Compute the index which achieves the maximum Kolmogorov-Smirnov distance.

D, index, observation = computeKSStatisticsIndex(sample, distribution)
print("D=", D, ", Index=", index, ", Obs.=", observation)
Sorted
0 : [ -1.90224   ]
1 : [ -0.359084  ]
2 : [ -0.354591  ]
3 : [ -0.322106  ]
4 : [ -0.256126  ]
5 : [ -0.207582  ]
6 : [ -0.167592  ]
7 : [  0.0475379 ]
8 : [  0.105443  ]
9 : [  0.647111  ]
i=0, x[i]=-1.9022, F(x[i])=0.0714, S1=0.0714, S2=0.0286
D max!
i=1, x[i]=-0.3591, F(x[i])=0.5903, S1=0.4903, S2=0.3903
D max!
i=2, x[i]=-0.3546, F(x[i])=0.5918, S1=0.3918, S2=0.2918
i=3, x[i]=-0.3221, F(x[i])=0.6027, S1=0.3027, S2=0.2027
i=4, x[i]=-0.2561, F(x[i])=0.6249, S1=0.2249, S2=0.1249
i=5, x[i]=-0.2076, F(x[i])=0.6412, S1=0.1412, S2=0.0412
i=6, x[i]=-0.1676, F(x[i])=0.6547, S1=0.0547, S2=0.0453
i=7, x[i]=0.0475, F(x[i])=0.7270, S1=0.0270, S2=0.0730
i=8, x[i]=0.1054, F(x[i])=0.7465, S1=0.0535, S2=0.1535
i=9, x[i]=0.6471, F(x[i])=0.9286, S1=0.0286, S2=0.0714
D= 0.49026922871885636 , Index= 1 , Obs.= [-0.359084]

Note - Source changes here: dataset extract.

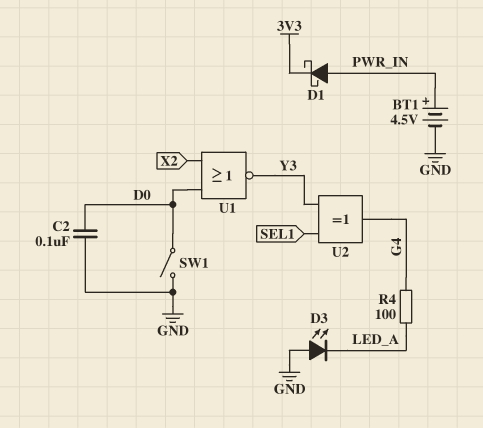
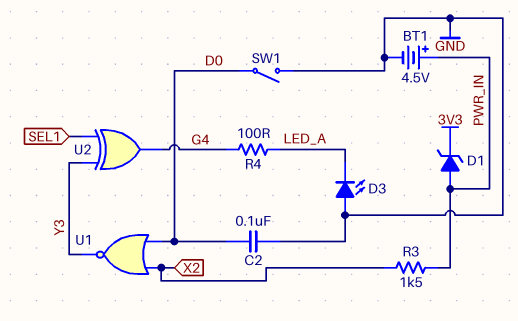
D1: schottky (A PWR_IN, K 3V3) -> zener (A PWR_IN, K 3V3)
R3: none -> 1.5k (PWR_IN, X2)

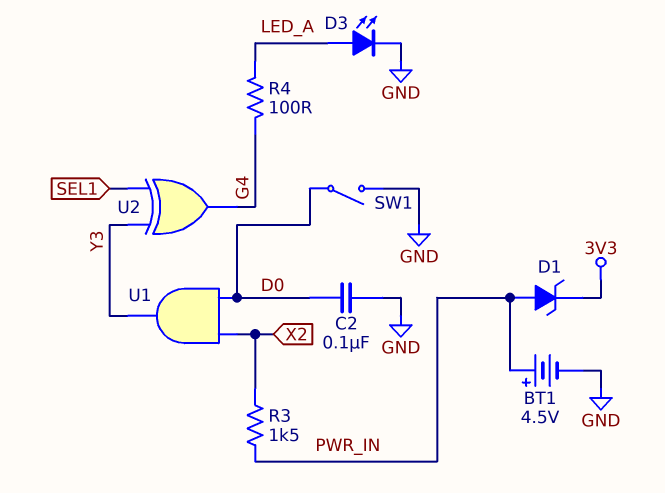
D3: LED (A GND, K LED_A) -> LED (A LED_A, K GND)
U1: NOR (in D0, in X2, out Y3) -> AND (in D0, in X2, out Y3)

graph = drawKSDistance(sample, distribution, observation, D, distFactory)
view = viewer.View(graph)
plt.show()
KS Distance = 0.4903

We see that the K.S. statistics is achieved at the observation where the distance between the empirical distribution function of the sample and the candidate distribution is largest.